At Dwelo, we’ve written the code for our IoT gateways in Rust. It’s fast, it’s reliable, and it’s secure. But we didn’t start with Rust, and we didn’t write the code in a weekend. This series is the story of where we were a year ago, how we switched to Rust, and why you might want to think about doing the same. We will cover reasons to use Rust (or not!), threading, hardware communication, fearless concurrency, interacting with C libraries, writing an MQTT library from scratch, and the lessons we’ve learned the hard way.

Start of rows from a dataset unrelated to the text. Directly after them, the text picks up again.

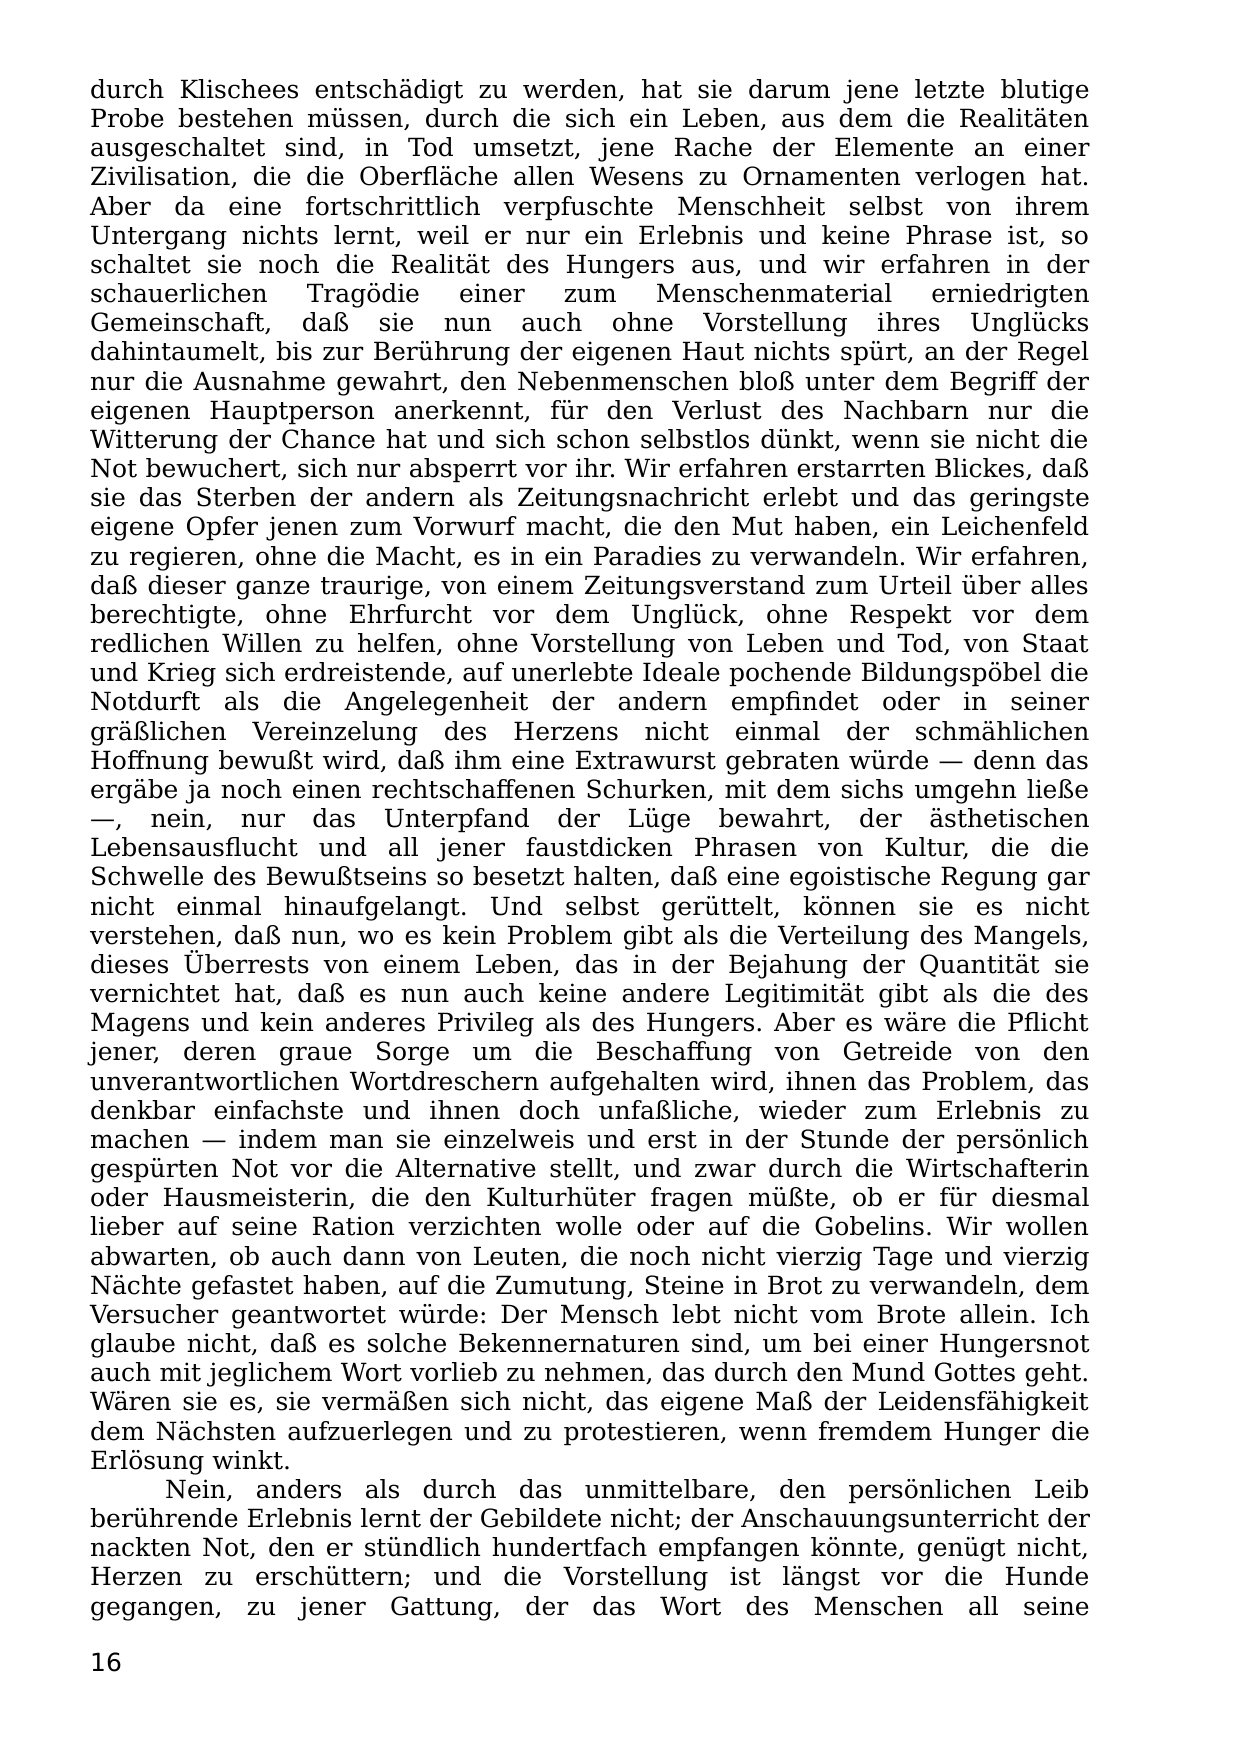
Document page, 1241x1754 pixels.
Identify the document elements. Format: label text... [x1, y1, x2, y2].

text Nein, anders als durch das unmittelbare, den persönlichen Leib berührende Erlebnis lernt der Gebildete nicht; der Anschauungsunterricht der nackten Not, den er stündlich hundertfach empfangen könnte, genügt nicht, Herzen zu erschüttern; und die Vorstellung ist längst vor die Hunde gegangen, zu jener Gattung, der das Wort des Menschen all seine [90, 1475, 1091, 1621]
text durch Klischees entschädigt zu werden, hat sie darum jene letzte blutige Probe bestehen müssen, durch die sich ein Leben, aus dem die Realitäten ausgeschaltet sind, in Tod umsetzt, jene Rache der Elemente an einer Zivilisation, die die Oberfläche allen Wesens zu Ornamenten verlogen hat. Aber da eine fortschrittlich verpfuschte Menschheit selbst von ihrem Untergang nichts lernt, weil er nur ein Erlebnis und keine Phrase ist, so schaltet sie noch die Realität des Hungers aus, und wir erfahren in der schauerlichen Tragödie einer zum Menschenmaterial erniedrigten Gemeinschaft, daß sie nun auch ohne Vorstellung ihres Unglücks dahintaumelt, bis zur Berührung der eigenen Haut nichts spürt, an der Regel nur die Ausnahme gewahrt, den Nebenmenschen bloß unter dem Begriff der eigenen Hauptperson anerkennt, für den Verlust des Nachbarn nur die Witterung der Chance hat und sich schon selbstlos dünkt, wenn sie nicht die Not bewuchert, sich nur absperrt vor ihr. Wir erfahren erstarrten Blickes, daß sie das Sterben der andern als Zeitungsnachricht erlebt und das geringste eigene Opfer jenen zum Vorwurf macht, die den Mut haben, ein Leichenfeld zu regieren, ohne die Macht, es in ein Paradies zu verwandeln. Wir erfahren, daß dieser ganze traurige, von einem Zeitungsverstand zum Urteil über alles berechtigte, ohne Ehrfurcht vor dem Unglück, ohne Respekt vor dem redlichen Willen zu helfen, ohne Vorstellung von Leben und Tod, von Staat und Krieg sich erdreistende, auf unerlebte Ideale pochende Bildungspöbel die Notdurft als die Angelegenheit der andern empfindet oder in seiner gräßlichen Vereinzelung des Herzens nicht einmal der schmählichen Hoffnung bewußt wird, daß ihm eine Extrawurst gebraten würde — denn das ergäbe ja noch einen rechtschaffenen Schurken, mit dem sichs umgehn ließe —, nein, nur das Unterpfand der Lüge bewahrt, der ästhetischen Lebensausflucht und all jener faustdicken Phrasen von Kultur, die die Schwelle des Bewußtseins so besetzt halten, daß eine egoistische Regung gar nicht einmal hinaufgelangt. Und selbst gerüttelt, können sie es nicht verstehen, daß nun, wo es kein Problem gibt als die Verteilung des Mangels, dieses Überrests von einem Leben, das in der Bejahung der Quantität sie vernichtet hat, daß es nun auch keine andere Legitimität gibt als die des Magens und kein anderes Privileg als des Hungers. Aber es wäre die Pflicht jener, deren graue Sorge um die Beschaffung von Getreide von den unverantwortlichen Wortdreschern aufgehalten wird, ihnen das Problem, das denkbar einfachste und ihnen doch unfaßliche, wieder zum Erlebnis zu machen — indem man sie einzelweis und erst in der Stunde der persönlich gespürten Not vor die Alternative stellt, und zwar durch die Wirtschafterin oder Hausmeisterin, die den Kulturhüter fragen müßte, ob er für diesmal lieber auf seine Ration verzichten wolle oder auf die Gobelins. Wir wollen abwarten, ob auch dann von Leuten, die noch nicht vierzig Tage und vierzig Nächte gefastet haben, auf die Zumutung, Steine in Brot zu verwandeln, dem Versucher geantwortet würde: Der Mensch lebt nicht vom Brote allein. Ich glaube nicht, daß es solche Bekennernaturen sind, um bei einer Hungersnot auch mit jeglichem Wort vorlieb zu nehmen, das durch den Mund Gottes geht. Wären sie es, sie vermäßen sich nicht, das eigene Maß der Leidensfähigkeit dem Nächsten aufzuerlegen und zu protestieren, wenn fremdem Hunger die Erlösung winkt. [90, 75, 1091, 1475]
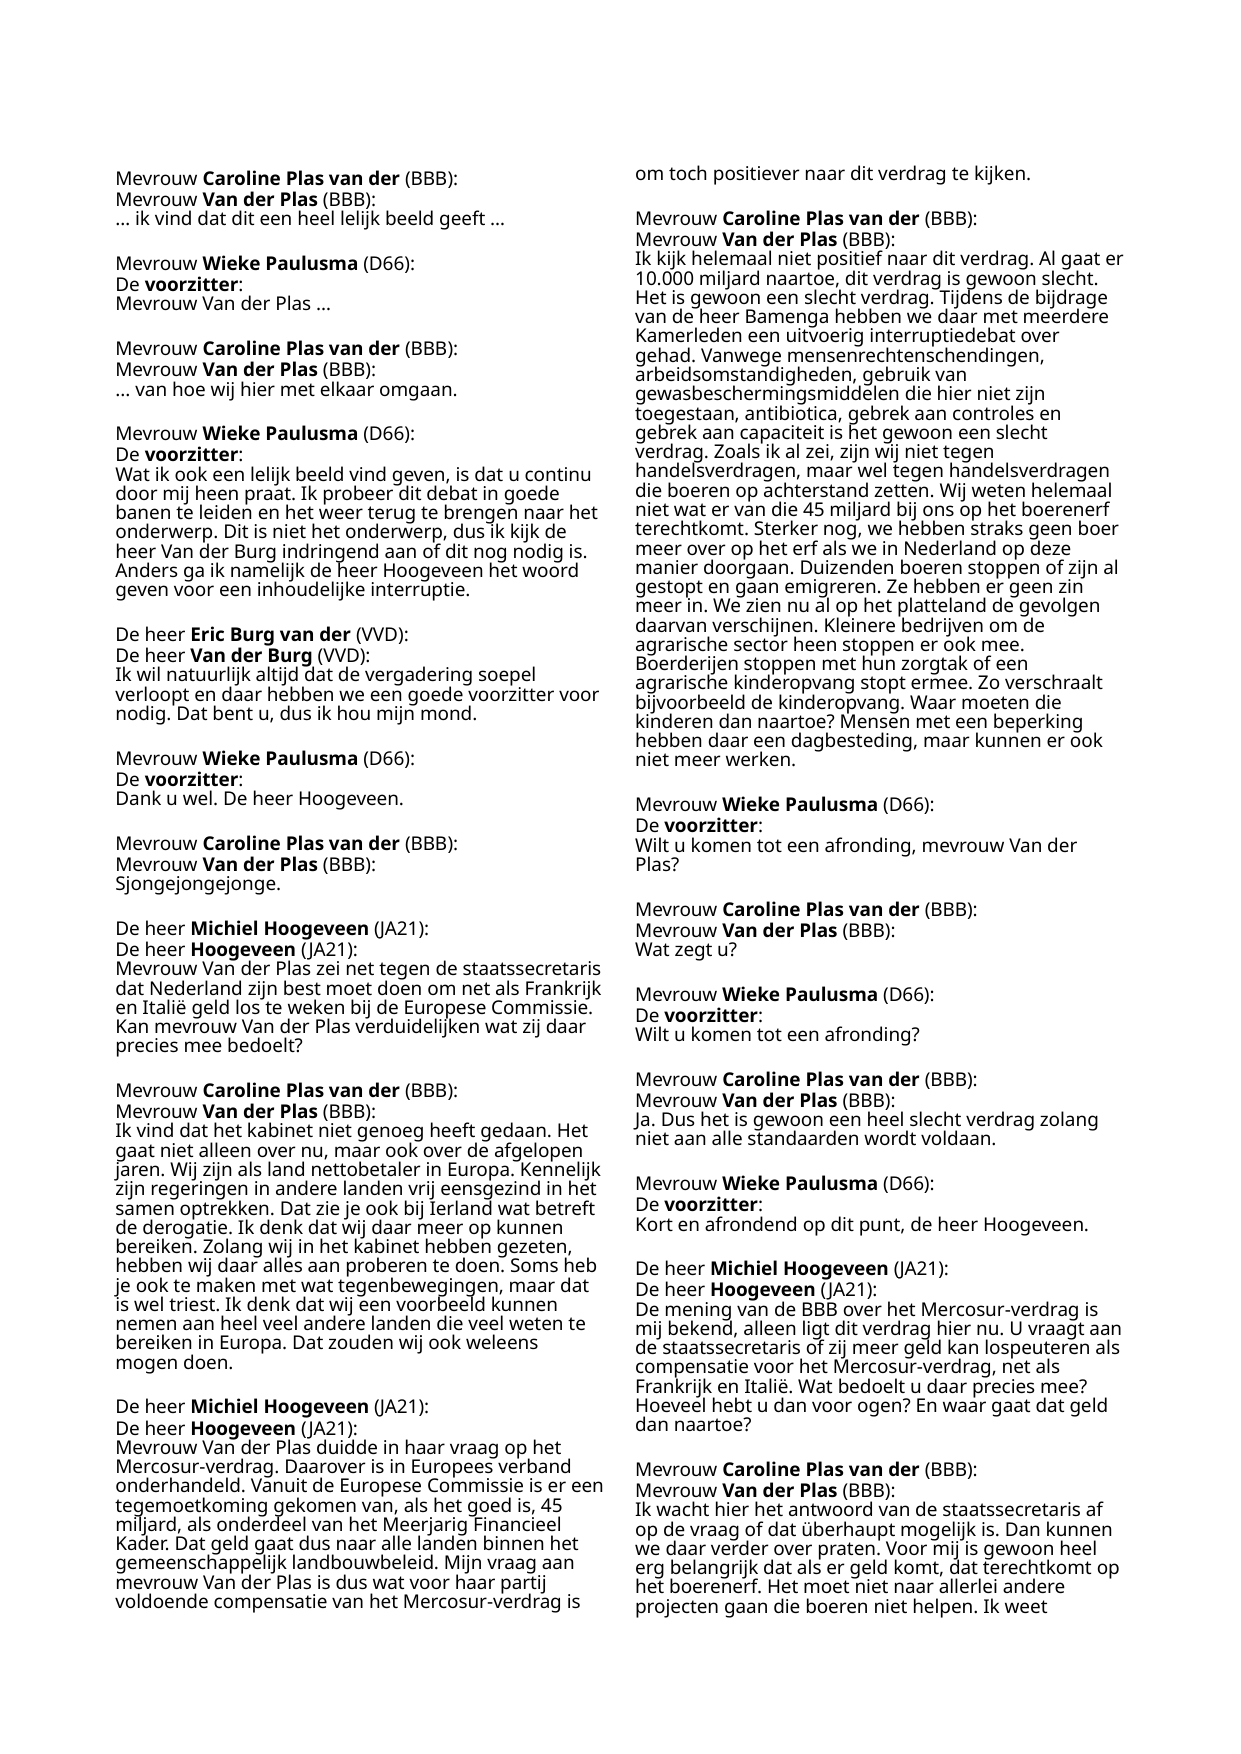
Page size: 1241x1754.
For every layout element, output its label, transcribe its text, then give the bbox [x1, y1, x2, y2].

text Mevrouw Van der Plas (BBB): [115, 191, 605, 210]
text De heer Van der Burg (VVD): [115, 647, 605, 666]
text De heer Hoogeveen (JA21): [115, 941, 605, 960]
text Wilt u komen tot een afronding? [635, 1026, 1125, 1045]
text De voorzitter: [635, 1007, 1125, 1026]
text De voorzitter: [635, 817, 1125, 837]
text ... van hoe wij hier met elkaar omgaan. [115, 381, 605, 400]
text De voorzitter: [115, 446, 605, 466]
text Ja. Dus het is gewoon een heel slecht verdrag zolang niet aan alle standaarden wordt voldaan. [635, 1111, 1125, 1150]
text Mevrouw Van der Plas (BBB): [635, 922, 1125, 941]
text De heer Michiel Hoogeveen (JA21): [635, 1256, 1125, 1281]
text De heer Michiel Hoogeveen (JA21): [115, 1394, 605, 1419]
text Mevrouw Wieke Paulusma (D66): [635, 1171, 1125, 1196]
text Mevrouw Van der Plas (BBB): [635, 231, 1125, 250]
text Mevrouw Caroline Plas van der (BBB): [115, 336, 605, 361]
text Mevrouw Van der Plas duidde in haar vraag op het Mercosur-verdrag. Daarover is in Europees verband onderhandeld. Vanuit de Europese Commissie is er een tegemoetkoming gekomen van, als het goed is, 45 miljard, als onderdeel van het Meerjarig Financieel Kader. Dat geld gaat dus naar alle landen binnen het gemeenschappelijk landbouwbeleid. Mijn vraag aan mevrouw Van der Plas is dus wat voor haar partij voldoende compensatie van het Mercosur-verdrag is [115, 1439, 605, 1612]
text Mevrouw Caroline Plas van der (BBB): [635, 1456, 1125, 1482]
text De heer Michiel Hoogeveen (JA21): [115, 915, 605, 941]
text Mevrouw Van der Plas (BBB): [635, 1482, 1125, 1501]
text Ik wacht hier het antwoord van de staatssecretaris af op de vraag of dat überhaupt mogelijk is. Dan kunnen we daar verder over praten. Voor mij is gewoon heel erg belangrijk dat als er geld komt, dat terechtkomt op het boerenerf. Het moet niet naar allerlei andere projecten gaan die boeren niet helpen. Ik weet [635, 1501, 1125, 1617]
text Mevrouw Caroline Plas van der (BBB): [635, 1066, 1125, 1092]
text Mevrouw Wieke Paulusma (D66): [115, 250, 605, 276]
text De voorzitter: [115, 276, 605, 295]
text Wat ik ook een lelijk beeld vind geven, is dat u continu door mij heen praat. Ik probeer dit debat in goede banen te leiden en het weer terug te brengen naar het onderwerp. Dit is niet het onderwerp, dus ik kijk de heer Van der Burg indringend aan of dit nog nodig is. Anders ga ik namelijk de heer Hoogeveen het woord geven voor een inhoudelijke interruptie. [115, 466, 605, 601]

A year ago, I joined an IoT startup with a mountain of legacy Python code running on a Raspberry Pi. Over the course of several years, this code had grown organically, as most codebases do. The original purpose of this code was to monitor an MQTT command channel, decode and execute commands on a Z-Wave network via a serial port, and report back success or failure via another command channel. In addition, the code was intended to report back information about the overall health of the system and the state of devices connected on the Z-Wave network. Somewhere along the way the software metastasized to control status LEDs and control a cellular modem over a separate serial port and communicate with the onboard release management software.

A senior software engineer on my hiring interviews desperately wanted to rewrite the whole thing, and I was leaving a C++ shop that was comfortably juddering along on the momentum of its prior successes. Spoilers: he wanted to switch the existing Python code over to Rust, and the prospect was so exciting I jumped ship from my old job and moved cities.